Regress and Progress - No More Whining, Breathe Deep


Years ago I used to ride a sick wave of anxiousness and panic. My panic was over relationships, money, my children and their safety, my safety, etc etc. It was a wave that would knock me over and send me tumbling toward a sea of despair and terror. As I struggled to get up, my head popping out of the water, I would fix my hopes on whatever might save me. I usually ended up either dragging them under with me with my anxious behavior or they would hit at me and push me away, in rage or fear. Then I would be overcome by another wave.

I would freak and then need reassurance from people that 'we' were okay, they didn't 'hate' me. I was soooo needy and panicky and 'weird' when it would happen. I would push people away, with my need to be okay and reassured. I was in such a panic that I was reading things into EVERYTHING they said, did, didn't say, didn't do, how they looked at me, etc, etc. I knew that I was being weird, knew I sounded weird, wanted to not be that way or talk that way, but couldn't stop just like a person drowning can't stop at grabbing at whatever or whomever in their fight to stay on top of the water.

The failure, the 'drowning', is in not getting help to figure out how to cope. Getting the right tools to deal is a lifesaver. At some point I decided to be pro-active, not reactive. It has been and sometimes is still hard work. For me, I recognize what is going on and am sometimes able to calm down and get on with life before it escalates into this scenario. If it gets past that point, I also have a friend that I can call. We talk, she is patient, she helps me sort out truth from fear, and I deal. I breathe deep. I hold still.

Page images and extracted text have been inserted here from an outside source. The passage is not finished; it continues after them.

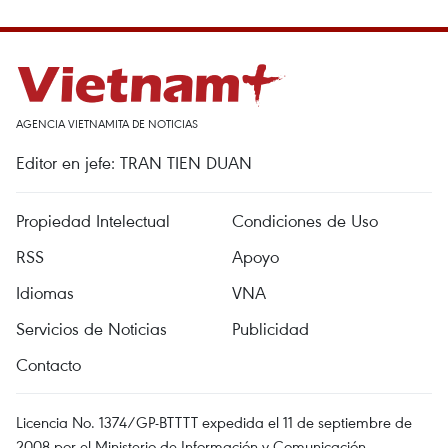
AGENCIA VIETNAMITA DE NOTICIAS
Editor en jefe: TRAN TIEN DUAN
Propiedad Intelectual
Condiciones de Uso
RSS
Apoyo
Idiomas
VNA
Servicios de Noticias
Publicidad
Contacto
Licencia No. 1374/GP-BTTTT expedida el 11 de septiembre de
2008 por el Ministerio de Información y Comunicación.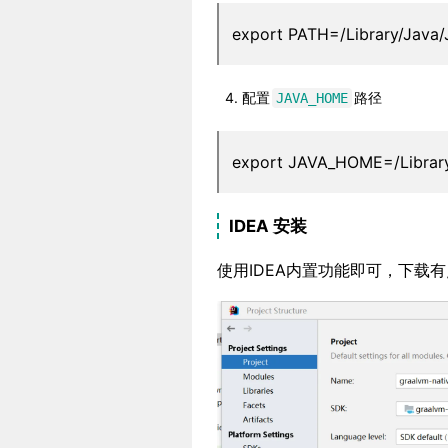
export PATH=/Library/Java/
配置
路径
JAVA_HOME
export JAVA_HOME=/Library
IDEA 安装
使用IDEA内置功能即可，下载有点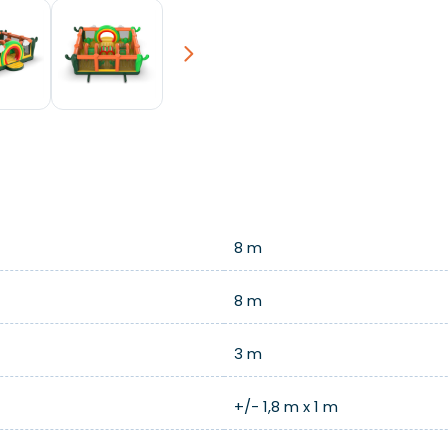
Next
8 m
8 m
3 m
+/- 1,8 m x 1 m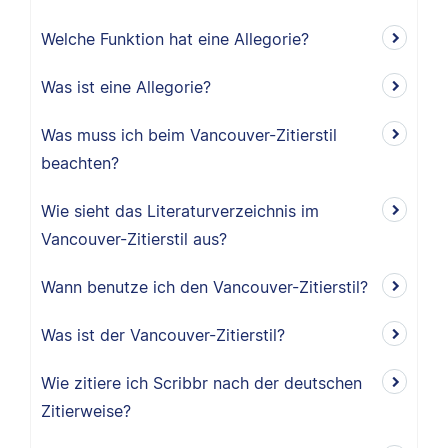
Welche Funktion hat eine Allegorie?
Was ist eine Allegorie?
Was muss ich beim Vancouver-Zitierstil
beachten?
Wie sieht das Literaturverzeichnis im
Vancouver-Zitierstil aus?
Wann benutze ich den Vancouver-Zitierstil?
Was ist der Vancouver-Zitierstil?
Wie zitiere ich Scribbr nach der deutschen
Zitierweise?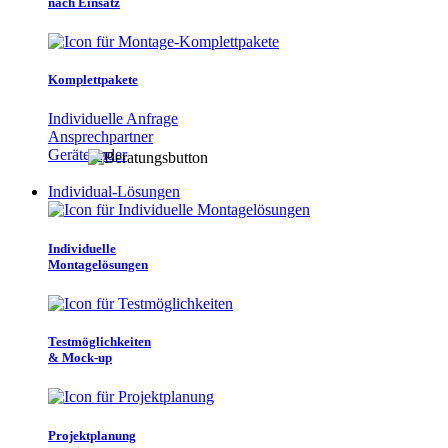
nach Einsatz
Komplettpakete
Individuelle Anfrage
Ansprechpartner
Gerätefinder
Individual-Lösungen
Individuelle
Montagelösungen
Testmöglichkeiten
& Mock-up
Projektplanung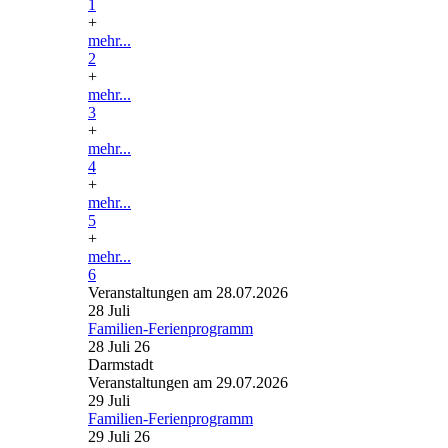
1
+
mehr...
2
+
mehr...
3
+
mehr...
4
+
mehr...
5
+
mehr...
6
Veranstaltungen am 28.07.2026
28
Juli
Familien-Ferienprogramm
28 Juli 26
Darmstadt
Veranstaltungen am 29.07.2026
29
Juli
Familien-Ferienprogramm
29 Juli 26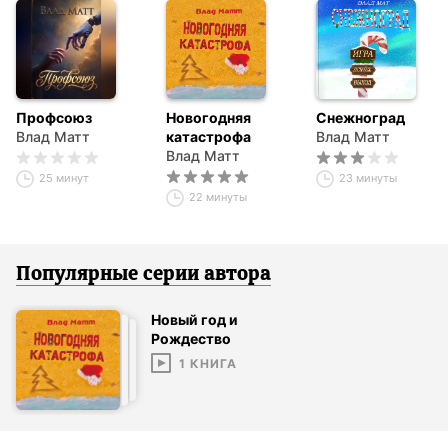
Профсоюз
Новогодняя
Снежноград
Влад Матт
катастрофа
Влад Матт
Влад Матт
25 минут
23 минуты
22 минуты
Популярные серии
автор
а
Новый год и
Рождество
1
КНИГА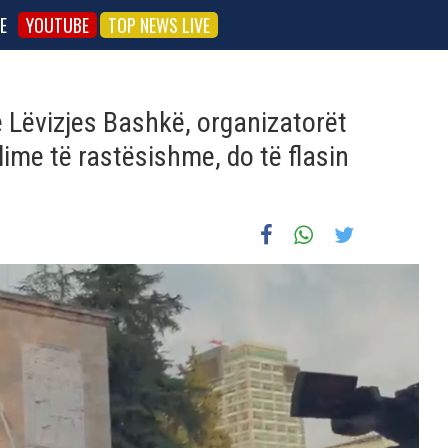
E
YOUTUBE
TOP NEWS LIVE
Lëvizjes Bashkë, organizatorët
lime të rastësishme, do të flasin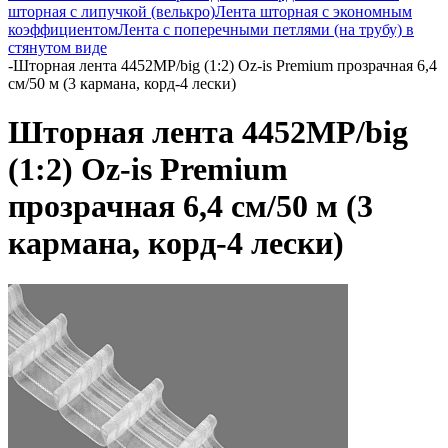
шторная с липучкой (велькро)
Лента шторная с экономным
коэффициентом
Лента с поперечными петлями (на трубу) в
стянутом виде
-
Шторная лента 4452MP/big (1:2) Oz-is Premium прозрачная 6,4
см/50 м (3 кармана, корд-4 лески)
Шторная лента 4452MP/big
(1:2) Oz-is Premium
прозрачная 6,4 см/50 м (3
кармана, корд-4 лески)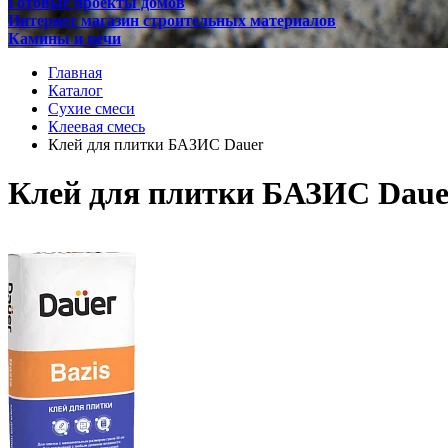
Готовые проекты домов
Интернет магазин строительных материалов
Камины и печи
Главная
Каталог
Сухие смеси
Клеевая смесь
Клей для плитки БАЗИС Dauer
Клей для плитки БАЗИС Daue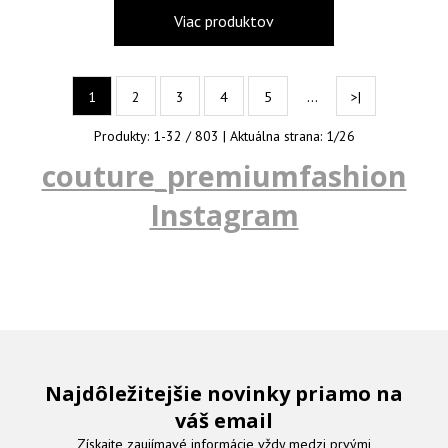
Viac produktov
…
1
2
3
4
5
>|
Produkty:
1
-
32
/
803
| Aktuálna strana:
1
/
26
couture_premiumfashion
Instagram
Najdôležitejšie novinky priamo na
váš email
Získajte zaujímavé informácie vždy medzi prvými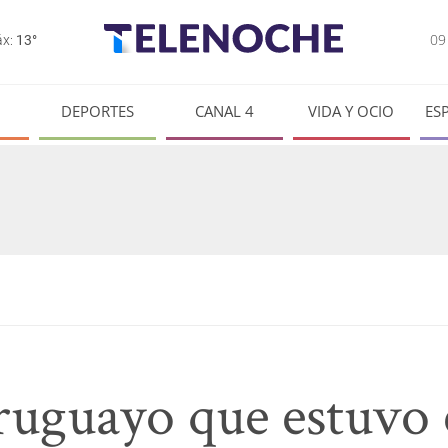
0
x:
13°
DEPORTES
CANAL 4
VIDA Y OCIO
ES
ruguayo que estuvo 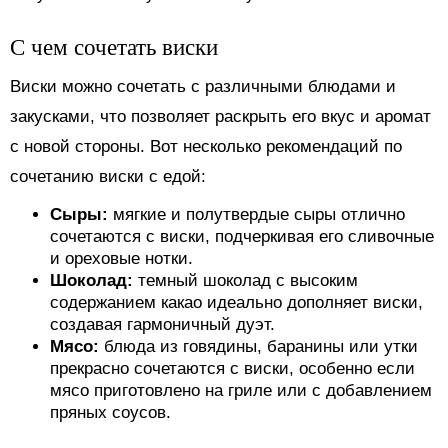
С чем сочетать виски
Виски можно сочетать с различными блюдами и
закусками, что позволяет раскрыть его вкус и аромат
с новой стороны. Вот несколько рекомендаций по
сочетанию виски с едой:
Сыры:
мягкие и полутвердые сыры отлично
сочетаются с виски, подчеркивая его сливочные
и ореховые нотки.
Шоколад:
темный шоколад с высоким
содержанием какао идеально дополняет виски,
создавая гармоничный дуэт.
Мясо:
блюда из говядины, баранины или утки
прекрасно сочетаются с виски, особенно если
мясо приготовлено на гриле или с добавлением
пряных соусов.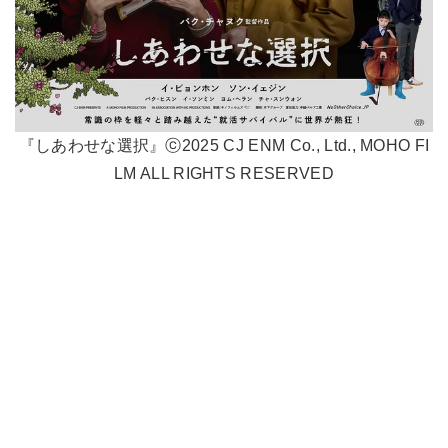
『しあわせな選択』ⓒ2025 CJ ENM Co., Ltd., MOHO FI
LM ALL RIGHTS RESERVED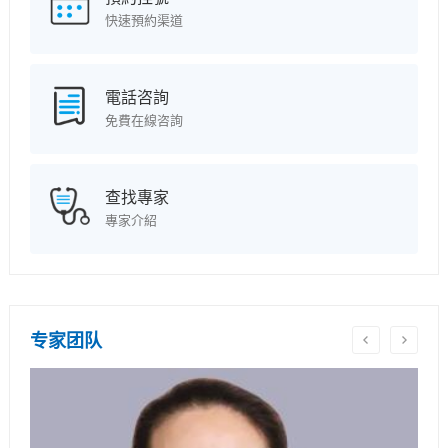
快速預約渠道
電話咨詢
免費在線咨詢
查找專家
專家介紹
专家团队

If I regress and stumble when a wave of anxiousness hits me, it is not as bad as it was years ago. I feel the panic burn in my eyes and throat. I deal, not flail. I breath in the salty air, not suck the poisonous water. I stand up, and hold still. I might regress, but my progress holds me on the beach. I feel the water pulling away from under my feet back toward the ocean. But, I stand. I don't get dragged out to the sea anymore.

Your books have hit a chord with me and have helped me use my oxygen to sing instead of whine. My song sometimes is weak, off key and trembling, but, I still sing. Even off key the notes are much more pleasurable to me (and others!) than the annoying whine, whine, whine that used to omit through my mouth.

Life is still life. But instead of struggling against it, wasting my life feeding the fear, I choose to feed life! I LIVE! Whine less, choose to live and breathe deep.